I started programming on 4K 1401 card machines, with at most 5-10 test runs a week. Desk checking was everything ... and having a full work day between runs pretty much insured it. Program complexity is however far past what even a good coder can get running in one or two test cycles these days. So ... been there, done that, and it sucks rocks. As does large scale bit level design today.
> In spite of what I just wrote .. anyways why wants everybody all of the > sudden Linux in FPGA? So they can then write in C? > Have it slower then in a cheap mobo ?
Dunno ... didn't advocate that, especially not for LUT level FPGA work, as there are not enough LUT's on the planet to implement linux as a netlist.
> Ok, OTOH I appreciate the efforts for a higher level programming, as long > as the one who uses it also knows the lower level. > That sort of defuses your argument that 'engineers need less training' or > something like that, the thing will have to interface to the outside world > too, C or not.

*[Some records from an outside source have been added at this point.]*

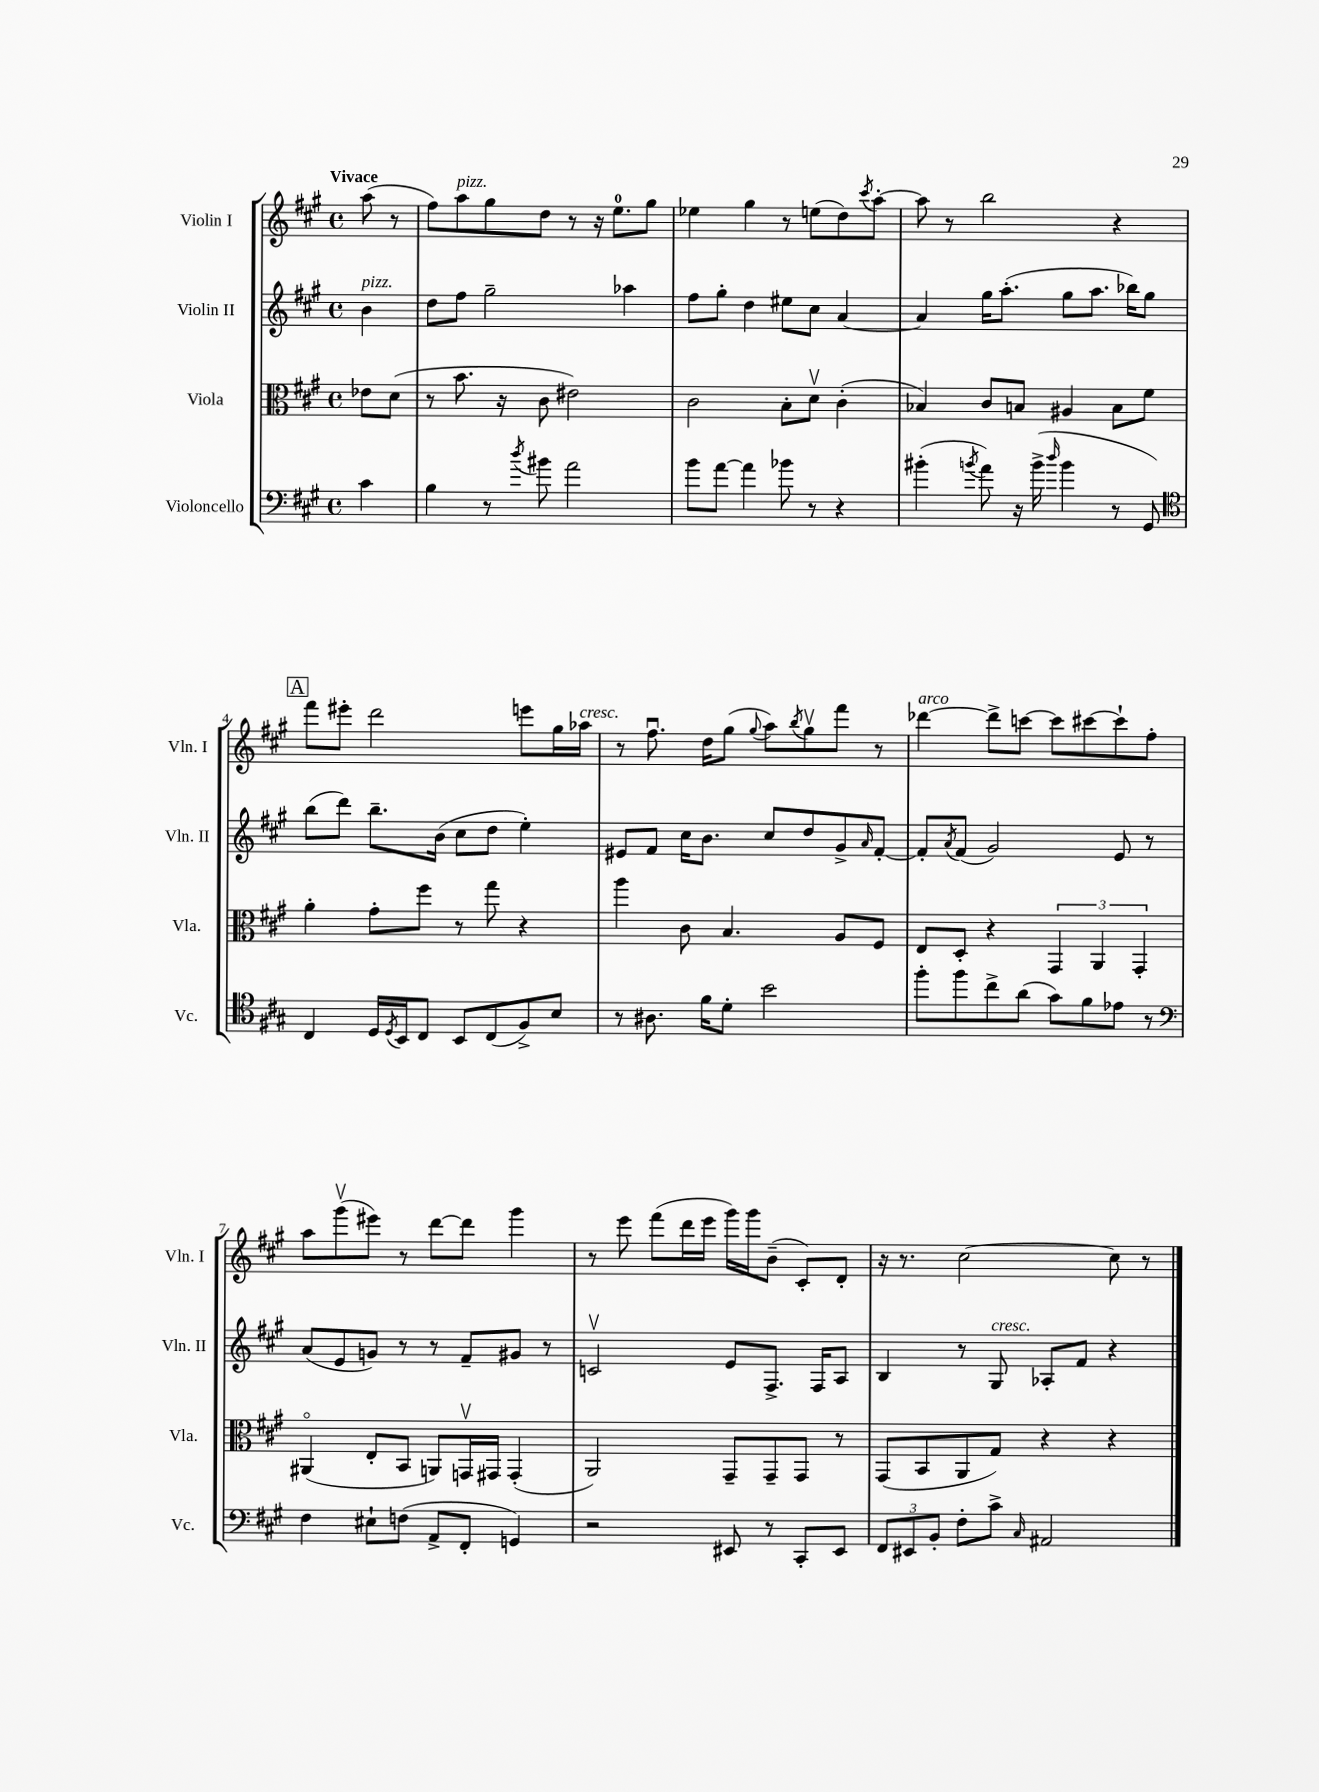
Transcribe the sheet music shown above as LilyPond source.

<<
\new StaffGroup <<
\new Staff = "s0" \with { instrumentName = "Violin I" shortInstrumentName = "Vln. I" } {
    \clef treble \key a \major \defaultTimeSignature \time 4/4 \partial 4 \tempo "Vivace"
    a''8( r8 |
    fis''8) a''8^\markup { \italic "pizz." } gis''8 d''8 r8 r16 e''8.-0 gis''8 |
    ees''4 gis''4 r8 e''8( d''8) \acciaccatura { cis'''8 } a''8~-. |
    a''8 r8 b''2 r4 |
    \mark \markup { \box "A" } fis'''8 eis'''8-. d'''2 e'''8 gis''16 aes''16^\markup { \italic "cresc." } |
    r8 fis''8.\downbow d''16 gis''8( \appoggiatura { gis''8 } a''8) \acciaccatura { b''8 } gis''8\upbow fis'''8 r8 |
    des'''4~^\markup { \italic "arco" } des'''8-> c'''8~ c'''8 cis'''8~ cis'''8-! fis''8-. |
    a''8 gis'''8\upbow( eis'''8) r8 d'''8~ d'''8 gis'''4 |
    r8 e'''8 fis'''8( d'''16 e'''16 gis'''16) gis'''16 b'8--( cis'8-.) d'8-. |
    r16 r8. cis''2~ cis''8 r8 \bar "|." |
}
\new Staff = "s1" \with { instrumentName = "Violin II" shortInstrumentName = "Vln. II" } {
    \clef treble \key a \major \defaultTimeSignature \time 4/4 \partial 4
    b'4^\markup { \italic "pizz." } |
    d''8 fis''8 gis''2-- aes''4 |
    fis''8 gis''8-. d''4 eis''8 cis''8 a'4~ |
    a'4 gis''16 a''8.-.( gis''8 a''8. bes''16) gis''8 |
    \mark \markup { \box "A" } b''8( d'''8) b''8.-- b'16( cis''8 d''8 e''4-.) |
    eis'8 fis'8 cis''16 b'8. cis''8 d''8 gis'8-> \grace { a'16 } fis'8~-. |
    fis'8-. \acciaccatura { a'8 } fis'8( gis'2) e'8 r8 |
    a'8( e'8 g'8) r8 r8 fis'8-- gis'8 r8 |
    c'2\upbow e'8 fis8.-> fis16 a8 |
    b4 r8 gis8^\markup { \italic "cresc." } aes8-. fis'8 r4 \bar "|." |
}
\new Staff = "s2" \with { instrumentName = "Viola" shortInstrumentName = "Vla." } {
    \clef alto \key a \major \defaultTimeSignature \time 4/4 \partial 4
    ees'8 d'8( |
    r8 b'8. r16 cis'8 eis'2) |
    cis'2 b8-. d'8\upbow cis'4-.( |
    bes4) cis'8 b8 ais4 b8 fis'8 |
    \mark \markup { \box "A" } a'4-. gis'8-. fis''8 r8 gis''8 r4 |
    a''4 cis'8 b4. a8 fis8 |
    e8 d8-. r4 \tuplet 3/2 { gis,4 a,4 gis,4-. } |
    ais,4\flageolet( e8-. b,8 a,8) g,16\upbow gis,16 gis,4-.( |
    a,2) gis,8-- gis,8-- gis,8 r8 |
    gis,8( b,8 a,8 gis8) r4 r4 \bar "|." |
}
\new Staff = "s3" \with { instrumentName = "Violoncello" shortInstrumentName = "Vc." } {
    \clef bass \key a \major \defaultTimeSignature \time 4/4 \partial 4
    cis'4 |
    b4 r8 \acciaccatura { d''8 } bis'8 a'2 |
    b'8 a'8~ a'4 bes'8 r8 r4 |
    bis'4-.( \acciaccatura { b'8 } a'8) r16 b'16->( \grace { d''16 } b'4 r8 gis,8) |
    \mark \markup { \box "A" } \clef tenor cis4 d16 \acciaccatura { d8 } b,16 cis8 b,8 cis8( fis8->) b8 |
    r8 ais8. fis'16 d'8-. b'2 |
    fis''8-. fis''8 cis''8-> a'8( gis'8) fis'8 ees'8 r8 |
    \clef bass fis4 eis8-! f8( a,8-> fis,8-. g,4) |
    r2 eis,8 r8 cis,8-. eis,8 |
    \tuplet 3/2 { fis,8 eis,8 b,8-. } fis8-. cis'8-> \grace { cis16 } ais,2 \bar "|." |
}
>>
>>
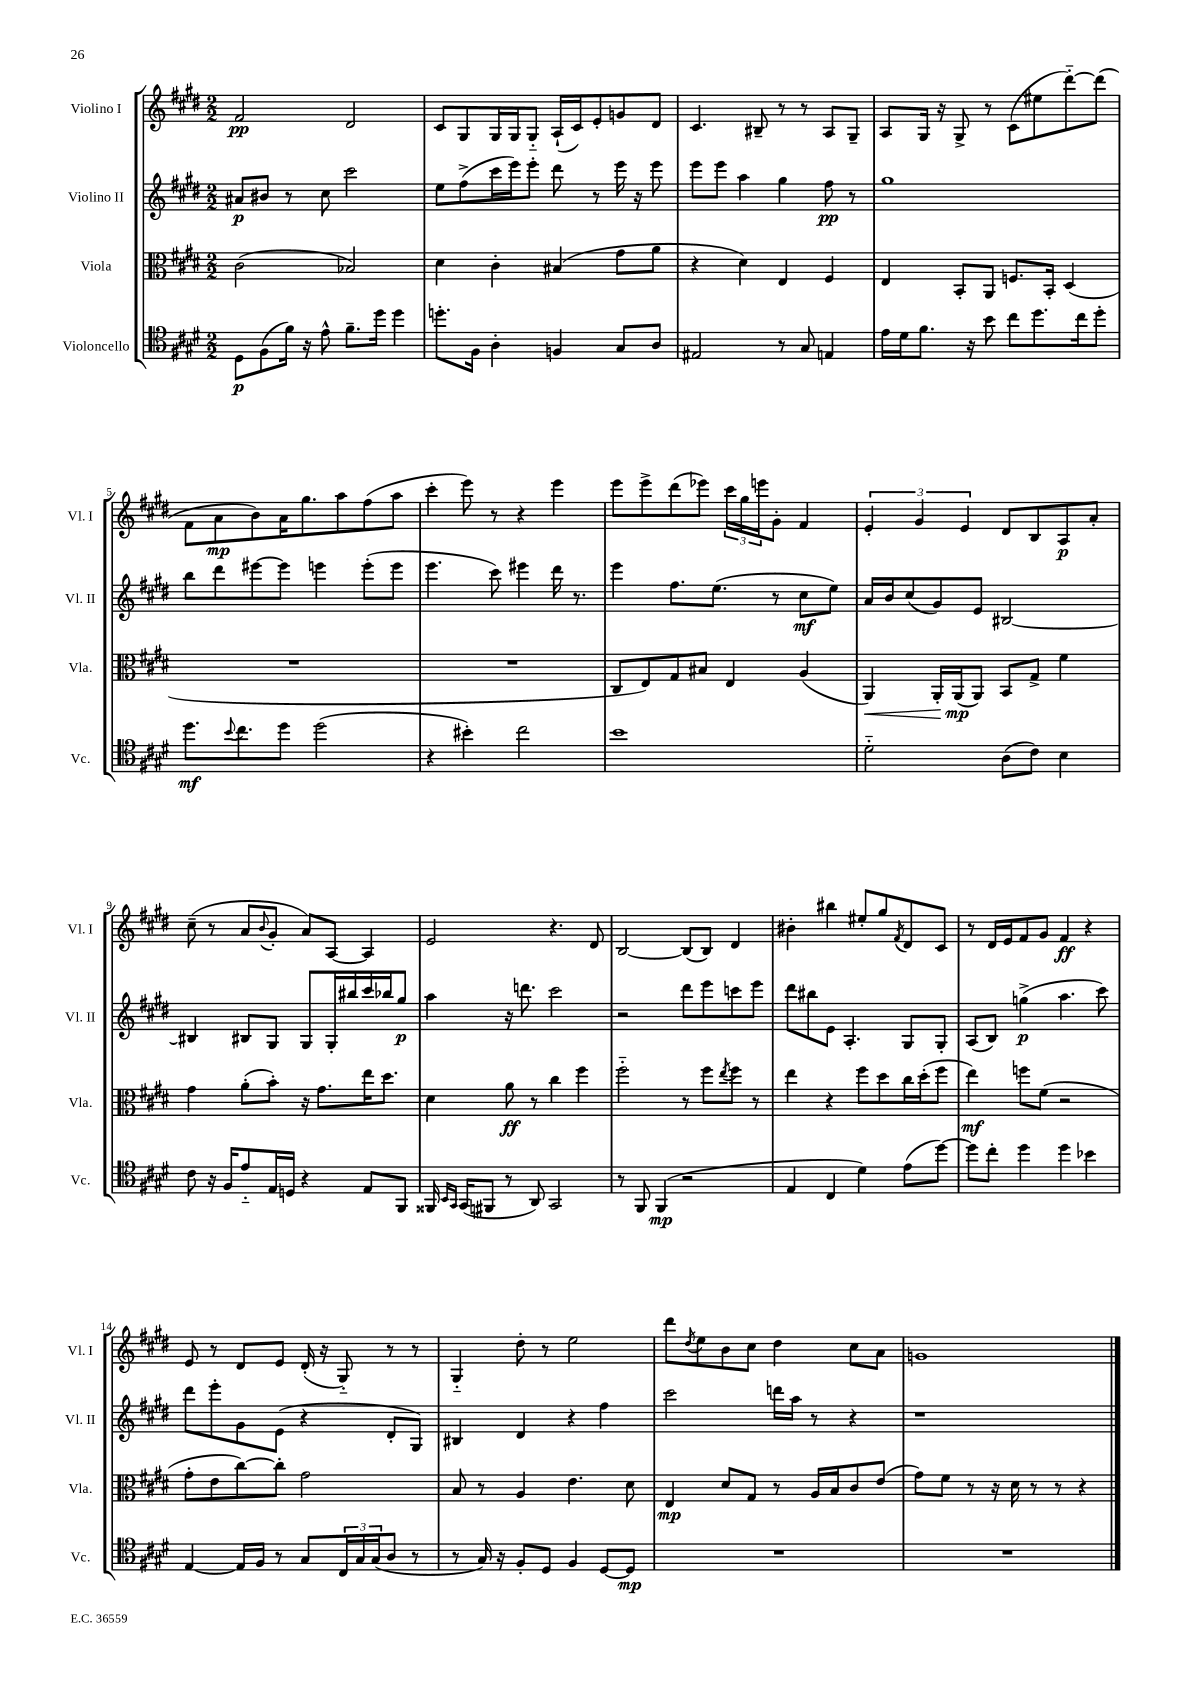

**kern	**dynam	**kern	**dynam	**kern	**dynam	**kern	**dynam
*part4	*part4	*part3	*part3	*part2	*part2	*part1	*part1
*staff4	*staff4	*staff3	*staff3	*staff2	*staff2	*staff1	*staff1
*I"Violoncello	*	*I"Viola	*	*I"Violino II	*	*I"Violino I	*
*I'Vc.	*	*I'Vla.	*	*I'Vl. II	*	*I'Vl. I	*
*clefC4	*	*clefC3	*	*clefG2	*	*clefG2	*
*k[f#c#g#d#]	*	*k[f#c#g#d#]	*	*k[f#c#g#d#]	*	*k[f#c#g#d#]	*
*M2/2	*	*M2/2	*	*M2/2	*	*M2/2	*
=1	=1	=1	=1	=1	=1	=1	=1
8D#\L	p	(2c#\	.	8a#X/L	p	2f#/	pp
(8F#\	.	.	.	8b#X/J	.	.	.
16f#\Jk)	.	.	.	8r	.	.	.
16r	.	.	.	.	.	.	.
8e^^\	.	.	.	8cc#\	.	.	.
8.f#~\L	.	2B-X/)	.	2ccc#\	.	2d#/	.
16dd#\Jk	.	.	.	.	.	.	.
4dd#\	.	.	.	.	.	.	.
=2	=2	=2	=2	=2	=2	=2	=2
8.ddn'\L	.	4d#\	.	8ee\L	.	8c#/L	.
.	.	.	.	(8ff#^\	.	8G#/	.
16F#\Jk	.	.	.	.	.	.	.
4A'\	.	4c#'\	.	16ccc#\L	.	16G#/L	.
.	.	.	.	16eee\J)	.	16G#/J	.
.	.	.	.	8eee'\J	.	8G#/J	.
4Fn/	.	(4B#X/	.	8ddd#\	.	(16A`/LL	.
.	.	.	.	.	.	16c#/J)	.
.	.	.	.	8r	.	8e'/	.
8G#/L	.	8g#\L	.	16eee\	.	8gn/	.
.	.	.	.	16r	.	.	.
8A/J	.	8a\J	.	8eee\	.	8d#/J	.
=3	=3	=3	=3	=3	=3	=3	=3
2E#X/	.	4r	.	8eee\L	.	4.c#/	.
.	.	.	.	8eee\J	.	.	.
.	.	4d#\)	.	4aa\	.	.	.
.	.	.	.	.	.	8B#X~/	.
8r	.	4E/	.	4gg#\	.	8r	.
8G#/	.	.	.	.	.	8r	.
4En/	.	4F#/	.	8ff#\	pp	8A/L	.
.	.	.	.	8r	.	8G#~/J	.
=4	=4	=4	=4	=4	=4	=4	=4
16e\LL	.	4E/	.	1gg#	.	8A/L	.
16d#\J	.	.	.	.	.	.	.
8.f#\J	.	.	.	.	.	16G#/Jk	.
.	.	.	.	.	.	16r	.
.	.	8BB'/L	.	.	.	8G#^/	.
16r	.	.	.	.	.	.	.
8b\	.	8AA/J	.	.	.	8r	.
8cc#\L	.	8.Fn/L	.	.	.	(8c#\L	.
8.dd#\	.	.	.	.	.	8ee#X\	.
.	.	16BB'/Jk	.	.	.	.	.
.	.	(4D#/	.	.	.	[8ddd#\)	.
16cc#\k	.	.	.	.	.	.	.
8dd#'\J	.	.	.	.	.	(8ddd#\J]	.
!!LO:LB:g=z
=5	=5	=5	=5	=5	=5	=5	=5
8.dd#\L	mf	1r	.	8bb\L	.	8f#\L	.
.	.	.	.	8ddd#\	.	8a\	mp
8qqb/	.	.	.	.	.	.	.
8.cc#\	.	.	.	.	.	.	.
.	.	.	.	[8eee#X\	.	8b\)	.
8dd#\J	.	.	.	8eee#\J]	.	16a\K	.
.	.	.	.	.	.	8.gg#\	.
(2dd#\	.	.	.	4eeen\	.	.	.
.	.	.	.	.	.	8aa\	.
.	.	.	.	(8eee'\L	.	(8ff#\	.
.	.	.	.	8eee\J	.	8aa\J	.
=6	=6	=6	=6	=6	=6	=6	=6
4r	.	1r	.	4.eee\	.	4ccc#'\	.
4b#X'\)	.	.	.	.	.	8eee\)	.
.	.	.	.	8ccc#\)	.	8r	.
2cc#\	.	.	.	4eee#X\	.	4r	.
.	.	.	.	16ddd#\	.	4eee\	.
.	.	.	.	8.r	.	.	.
=7	=7	=7	=7	=7	=7	=7	=7
1b	.	8C#/L	.	4eee\	.	8eee\L	.
.	.	8E/)	.	.	.	8eee^\	.
.	.	8G#/	.	8.ff#\L	.	(8ddd#\	.
.	.	8B#X/J	.	.	.	8eee-X\J)	.
.	.	.	.	(8.ee\J	.	.	.
.	.	4E/	.	.	.	24ccc#\LL	.
.	.	.	.	.	.	24gg#\	.
.	.	.	.	.	.	24eeen\J	.
.	.	.	.	8r	.	8g#'\J	.
.	.	(4A/	.	8cc#\L	mf	4f#/	.
.	.	.	.	8ee\J)	.	.	.
=8	=8	=8	=8	=8	=8	=8	=8
!	!	!	!LO:HP:b	!	!	!	!
2d#\	.	4AA/)	<	16a/LL	.	6e'/	.
.	.	.	.	16b/J	.	.	.
.	.	.	.	(8cc#/	.	.	.
.	.	.	.	.	.	6g#/	.
.	.	16AA'/LL	.	8g#/)	.	.	.
.	.	(16AA/J	mp	.	.	.	.
.	.	.	.	.	.	6e/	.
.	.	8AA/J)	[	8e/J	.	.	.
(8A\L	.	8BB/L	.	[2B#X/	.	8d#/L	.
8c#\J)	.	8G#^/J	.	.	.	8B/	.
4B\	.	4f#\	.	.	.	8A/	p
.	.	.	.	.	.	8a'/J	.
!!LO:LB:g=z
=9	=9	=9	=9	=9	=9	=9	=9
8c#\	.	4g#\	.	4B#X/]	.	(8cc#~\	.
16r	.	.	.	.	.	8r	.
16F#/KL	.	.	.	.	.	.	.
8e/	.	(8a'\L	.	8B#X/L	.	8a/L	.
.	.	.	.	.	.	8qqb/	.
16E/L	.	8b'\J)	.	8G#/J	.	8g#'/J	.
16Dn/JJ	.	.	.	.	.	.	.
4r	.	16r	.	8G#/L	.	8a/L)	.
.	.	8.g#\L	.	.	.	.	.
.	.	.	.	16G#'/L	.	[8A/J	.
.	.	.	.	16bb#X/	.	.	.
8E/L	.	16ee\K	.	16ccc#/	.	4A/]	.
.	.	8.dd#\J	.	16bb-X/J	.	.	.
8FF#/J	.	.	.	8gg#/J	p	.	.
=10	=10	=10	=10	=10	=10	=10	=10
16FF##X/	.	4d#\	.	4aa\	.	2e/	.
16qqBB/LL	.	.	.	.	.	.	.
16qqGG#/JJ	.	.	.	.	.	.	.
(16GG#/KL	.	.	.	.	.	.	.
8FF#X/J	.	.	.	.	.	.	.
8r	.	8a\	ff	16r	.	.	.
.	.	.	.	8.dddn\	.	.	.
8AA/)	.	8r	.	.	.	.	.
2GG#/	.	4cc#\	.	2ccc#\	.	4.r	.
.	.	4ff#\	.	.	.	.	.
.	.	.	.	.	.	8d#/	.
=11	=11	=11	=11	=11	=11	=11	=11
8r	.	2ff#\	.	2r	.	[2B/	.
8FF#/	.	.	.	.	.	.	.
(4FF#/	mp	.	.	.	.	.	.
2r	.	8r	.	8ddd#\L	.	(8B/L]	.
.	.	8ff#\L	.	8eee\	.	8B/J)	.
.	.	8qee/	.	.	.	.	.
.	.	8ff#\J	.	8cccn\	.	4d#/	.
.	.	8r	.	8eee\J	.	.	.
=12	=12	=12	=12	=12	=12	=12	=12
4E/	.	4ee\	.	8ddd#\L	.	4b#X'\	.
.	.	.	.	8bb#X\	.	.	.
4C#/	.	4r	.	8e\J	.	4bb#X\	.
.	.	.	.	4.A'/	.	.	.
4d#\)	.	8ff#\L	.	.	.	8ee#X'/L	.
.	.	8dd#\	.	.	.	8gg#/	.
.	.	.	.	.	.	8qf#/	.
(8e\L	.	16cc#\L	.	8G#/L	.	8d#/	.
.	.	(16dd#'\J	.	.	.	.	.
[8dd#\J)	.	8ff#\J	.	8G#'/J	.	8c#/J	.
=13	=13	=13	=13	=13	=13	=13	=13
8dd#\L]	.	4ee\)	mf	(8A/L	.	8r	.
8cc#'\J	.	.	.	8B/J)	.	16d#/LL	.
.	.	.	.	.	.	16e/J	.
4dd#\	.	8ffn\L	.	(4ggn^\	p	8f#/	.
.	.	(8f#\J	.	.	.	8g#/J	.
4dd#\	.	2r	.	4.aa\	.	4f#/	ff
4b-X\	.	.	.	.	.	4r	.
.	.	.	.	8ccc#\)	.	.	.
!!LO:LB:g=z
=14	=14	=14	=14	=14	=14	=14	=14
[4E/	.	8g#'\L	.	8ddd#\L	.	8e/	.
.	.	8e\	.	8eee'\	.	8r	.
16E/LL]	.	[8cc#\)	.	8g#\	.	8d#/L	.
16F#/JJ	.	.	.	.	.	.	.
8r	.	8cc#'\J]	.	(8e\J	.	8e/J	.
8G#/L	.	2g#\	.	4r	.	(16d#'/	.
.	.	.	.	.	.	16r	.
24C#/L	.	.	.	.	.	8G#/)	.
24G#/	.	.	.	.	.	.	.
(24G#/J	.	.	.	.	.	.	.
8A/J	.	.	.	8d#'/L	.	8r	.
8r	.	.	.	8G#/J)	.	8r	.
=15	=15	=15	=15	=15	=15	=15	=15
8r	.	8B/	.	4B#X/	.	4G#/	.
16G#/)	.	8r	.	.	.	.	.
16r	.	.	.	.	.	.	.
8F#'/L	.	4A/	.	4d#/	.	8dd#'\	.
8D#/J	.	.	.	.	.	8r	.
4F#/	.	4.e\	.	4r	.	2ee\	.
[8D#/L	.	.	.	4ff#\	.	.	.
8D#/J]	mp	8d#\	.	.	.	.	.
=16	=16	=16	=16	=16	=16	=16	=16
1r	.	4E/	mp	2ccc#\	.	8ddd#\L	.
.	.	.	.	.	.	8qdd#/	.
.	.	.	.	.	.	8ee\	.
.	.	8d#/L	.	.	.	8b\	.
.	.	8G#/J	.	.	.	8cc#\J	.
.	.	8r	.	16dddn\LL	.	4dd#\	.
.	.	.	.	16aa\JJ	.	.	.
.	.	16A/LL	.	8r	.	.	.
.	.	16B/J	.	.	.	.	.
.	.	8c#/	.	4r	.	8cc#\L	.
.	.	(8e/J	.	.	.	8a\J	.
=17	=17	=17	=17	=17	=17	=17	=17
1r	.	8g#\L)	.	1r	.	1gn	.
.	.	8f#\J	.	.	.	.	.
.	.	8r	.	.	.	.	.
.	.	16r	.	.	.	.	.
.	.	16d#\	.	.	.	.	.
.	.	8r	.	.	.	.	.
.	.	8r	.	.	.	.	.
.	.	4r	.	.	.	.	.
==	==	==	==	==	==	==	==
*-	*-	*-	*-	*-	*-	*-	*-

First I don't exactly make that arguement, but I do make the arguement that fewer numbers of engineers need that level of training ... something that greatly separates the newbie's from the experienced. Organizationally that makes a huge difference in costs, time to market, maintainability, and survivability in a global market. It also means that you don't let experienced designers create job security by coding at a level only they can maintain, except where critically necessary and there exists other staff available in house, or as consultants, to carry the torch long term.